Your objective: Look in the listing below for the line that has "right eye: (569, 496)", then return it and each following line up to and including the one with "left hip: (581, 558)", exactly and without pictures.

Exercise data:
+ + + + +

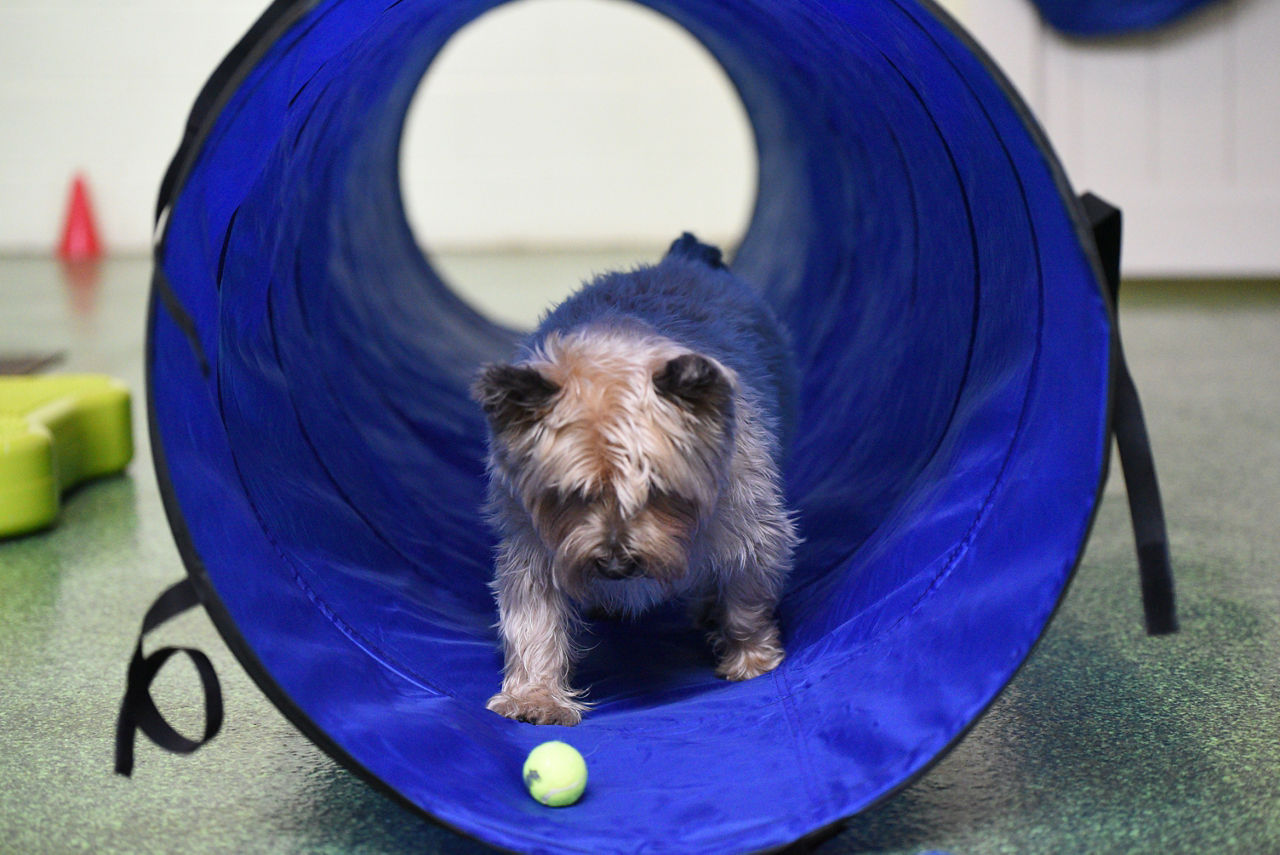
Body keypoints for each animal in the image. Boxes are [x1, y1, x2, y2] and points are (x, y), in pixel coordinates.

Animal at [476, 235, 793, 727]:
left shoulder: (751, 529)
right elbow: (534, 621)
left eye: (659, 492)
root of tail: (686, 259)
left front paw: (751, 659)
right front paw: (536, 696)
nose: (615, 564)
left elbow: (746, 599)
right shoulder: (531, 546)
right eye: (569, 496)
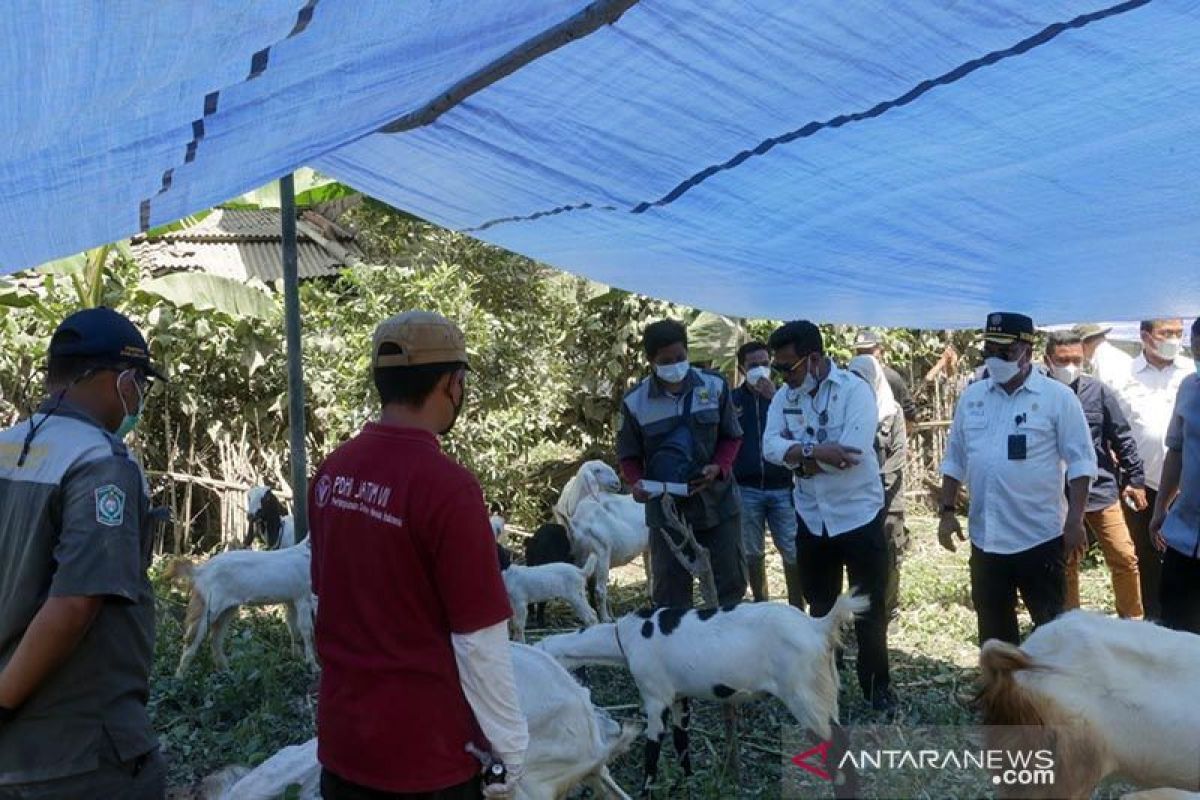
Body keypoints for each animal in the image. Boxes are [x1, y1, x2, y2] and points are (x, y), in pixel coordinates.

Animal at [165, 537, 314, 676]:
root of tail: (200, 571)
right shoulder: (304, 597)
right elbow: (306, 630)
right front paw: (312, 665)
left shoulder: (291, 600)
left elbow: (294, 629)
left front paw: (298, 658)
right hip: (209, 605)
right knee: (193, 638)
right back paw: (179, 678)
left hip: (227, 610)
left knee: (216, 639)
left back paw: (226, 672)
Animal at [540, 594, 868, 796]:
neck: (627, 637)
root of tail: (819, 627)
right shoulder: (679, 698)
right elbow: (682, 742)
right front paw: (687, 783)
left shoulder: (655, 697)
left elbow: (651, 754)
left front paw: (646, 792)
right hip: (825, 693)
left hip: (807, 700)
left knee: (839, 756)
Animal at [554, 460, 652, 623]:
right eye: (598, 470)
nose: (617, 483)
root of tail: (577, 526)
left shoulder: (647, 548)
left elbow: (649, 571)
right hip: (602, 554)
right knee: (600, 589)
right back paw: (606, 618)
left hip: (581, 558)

+ + + + +

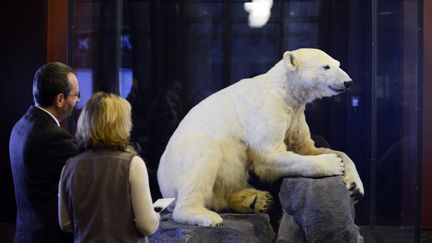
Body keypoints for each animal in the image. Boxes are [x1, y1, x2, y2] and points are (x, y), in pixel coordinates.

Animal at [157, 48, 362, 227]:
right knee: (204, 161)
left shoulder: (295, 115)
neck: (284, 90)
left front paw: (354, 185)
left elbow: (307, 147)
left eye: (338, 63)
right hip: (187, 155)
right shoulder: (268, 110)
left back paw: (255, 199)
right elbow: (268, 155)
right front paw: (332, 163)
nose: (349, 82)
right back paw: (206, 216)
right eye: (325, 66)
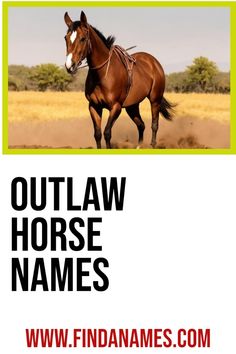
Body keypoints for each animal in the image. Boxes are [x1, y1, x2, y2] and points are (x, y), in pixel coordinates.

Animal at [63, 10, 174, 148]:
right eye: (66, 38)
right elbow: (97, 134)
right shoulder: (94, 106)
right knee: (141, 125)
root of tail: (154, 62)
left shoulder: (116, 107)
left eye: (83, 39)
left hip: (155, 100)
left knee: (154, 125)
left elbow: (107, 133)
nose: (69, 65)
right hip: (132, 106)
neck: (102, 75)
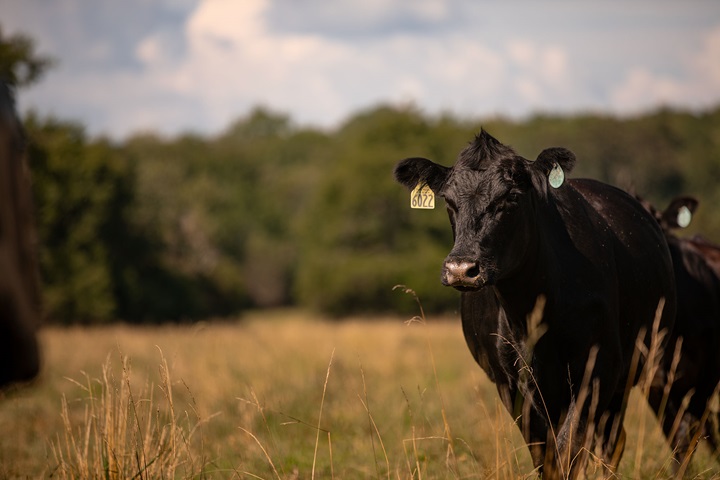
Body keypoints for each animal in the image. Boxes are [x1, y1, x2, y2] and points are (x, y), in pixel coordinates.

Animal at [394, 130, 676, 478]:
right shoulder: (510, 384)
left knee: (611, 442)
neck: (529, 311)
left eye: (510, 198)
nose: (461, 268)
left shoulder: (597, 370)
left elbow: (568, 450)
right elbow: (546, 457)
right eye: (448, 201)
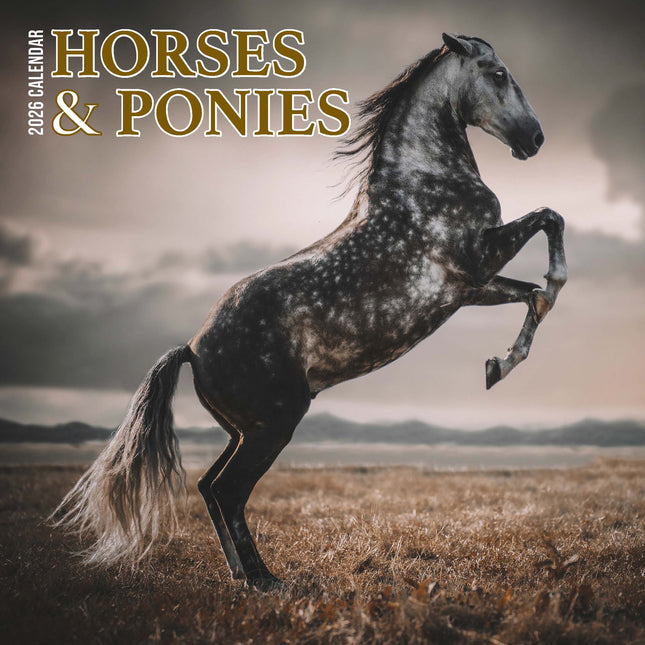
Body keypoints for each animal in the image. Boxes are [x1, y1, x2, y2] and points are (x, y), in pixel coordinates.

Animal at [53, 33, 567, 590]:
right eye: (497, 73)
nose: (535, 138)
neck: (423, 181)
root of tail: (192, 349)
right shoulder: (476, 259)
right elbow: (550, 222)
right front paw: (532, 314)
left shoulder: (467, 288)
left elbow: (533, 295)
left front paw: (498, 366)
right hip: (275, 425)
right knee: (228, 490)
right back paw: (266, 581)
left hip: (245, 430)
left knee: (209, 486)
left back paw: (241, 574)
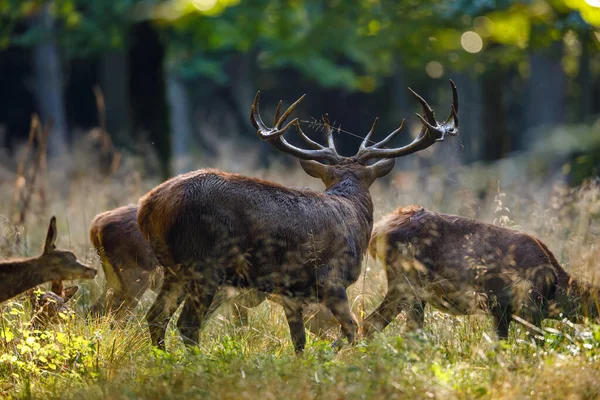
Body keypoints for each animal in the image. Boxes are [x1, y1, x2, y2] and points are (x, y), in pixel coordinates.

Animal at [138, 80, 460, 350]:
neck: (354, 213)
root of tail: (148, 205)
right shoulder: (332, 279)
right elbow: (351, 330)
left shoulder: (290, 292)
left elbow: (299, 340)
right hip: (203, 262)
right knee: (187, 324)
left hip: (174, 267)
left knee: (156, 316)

+ + + + +

Solution to the problem:
right eye: (569, 496)
Body keypoints for each animal in the image. Boxes are [x1, y1, x2, y2] and points are (x, y), in pixel coordinates.

Animal at [165, 537, 314, 676]:
root of tail: (200, 571)
right shoulder: (304, 597)
right elbow: (306, 630)
right front paw: (312, 665)
left shoulder: (291, 600)
left elbow: (294, 629)
left front paw: (298, 658)
right hip: (209, 605)
right knee: (193, 638)
right back paw: (179, 678)
left hip: (227, 610)
left knee: (216, 639)
left back paw: (226, 672)
Animal at [540, 594, 868, 796]:
neck: (627, 637)
root of tail: (819, 627)
right shoulder: (679, 698)
right elbow: (682, 742)
right front paw: (687, 783)
left shoulder: (655, 697)
left elbow: (651, 754)
left front paw: (646, 792)
right hip: (825, 693)
left hip: (807, 700)
left knee: (839, 756)
Animal at [554, 460, 652, 623]:
right eye: (598, 470)
nose: (617, 483)
root of tail: (577, 526)
left shoulder: (647, 548)
left elbow: (649, 571)
right hip: (602, 554)
right knee: (600, 589)
right back paw: (606, 618)
left hip: (581, 558)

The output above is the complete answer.